** Opening Task data block **

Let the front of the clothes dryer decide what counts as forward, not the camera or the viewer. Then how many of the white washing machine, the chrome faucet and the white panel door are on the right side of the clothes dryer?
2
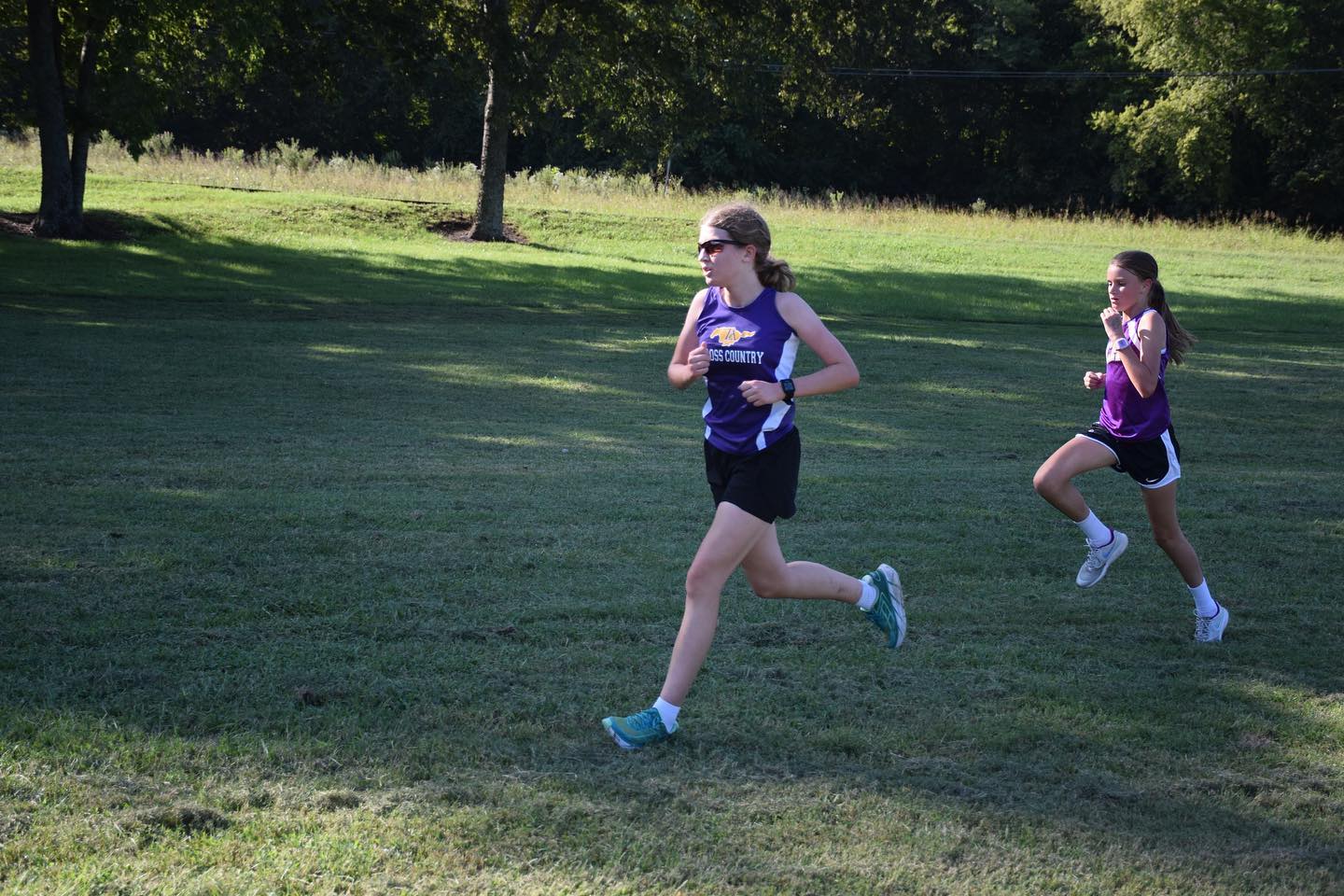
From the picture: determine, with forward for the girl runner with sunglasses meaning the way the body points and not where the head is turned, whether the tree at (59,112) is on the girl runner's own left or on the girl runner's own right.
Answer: on the girl runner's own right

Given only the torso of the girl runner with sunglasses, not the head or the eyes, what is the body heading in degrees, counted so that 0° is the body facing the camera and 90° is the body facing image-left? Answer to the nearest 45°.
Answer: approximately 45°

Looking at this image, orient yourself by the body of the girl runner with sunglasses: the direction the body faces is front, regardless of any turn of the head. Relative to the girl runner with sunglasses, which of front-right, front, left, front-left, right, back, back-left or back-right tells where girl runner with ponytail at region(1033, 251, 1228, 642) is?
back

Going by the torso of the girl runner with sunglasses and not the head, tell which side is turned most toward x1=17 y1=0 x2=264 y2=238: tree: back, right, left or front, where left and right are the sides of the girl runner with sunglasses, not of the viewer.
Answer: right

** Closing Task data block **

▶ Work required: Rewrite all of the items above, replacing every occurrence of "clothes dryer" with "tumble dryer" and leaving everything else unchanged. Omit the pictures from your answer.

▶ Written solution:
Let the front of the tumble dryer decide what counts as forward, not the camera or the viewer. Then how many of the white washing machine, the chrome faucet and the white panel door are on the right side of the tumble dryer?
2
From the picture: determine, with forward for the girl runner with sunglasses meaning the way the body points and not where the head is turned, whether the tree at (59,112) is on the girl runner's own left or on the girl runner's own right.
Answer: on the girl runner's own right

Given only the torso of the girl runner with sunglasses, not the head or the eyes, what is the body heading in degrees, counted so that 0° is the body facing the camera and 90° is the body facing image-left? Answer to the nearest 45°.
Answer: approximately 45°

Looking at this image, orient yourself by the body of the girl runner with sunglasses: the direction the body faces is front, regardless of any turn of the head. Relative to the girl runner with sunglasses, which of front-right, front, left, front-left, right, back, back-left or back-right tells where girl runner with ponytail at region(1033, 251, 1228, 642) is?
back

Going by the torso of the girl runner with sunglasses and not the head, tell which side is turned most toward x1=17 y1=0 x2=264 y2=238: tree: back, right, left or front, where left and right are the sides of the girl runner with sunglasses, not of the viewer.
Answer: right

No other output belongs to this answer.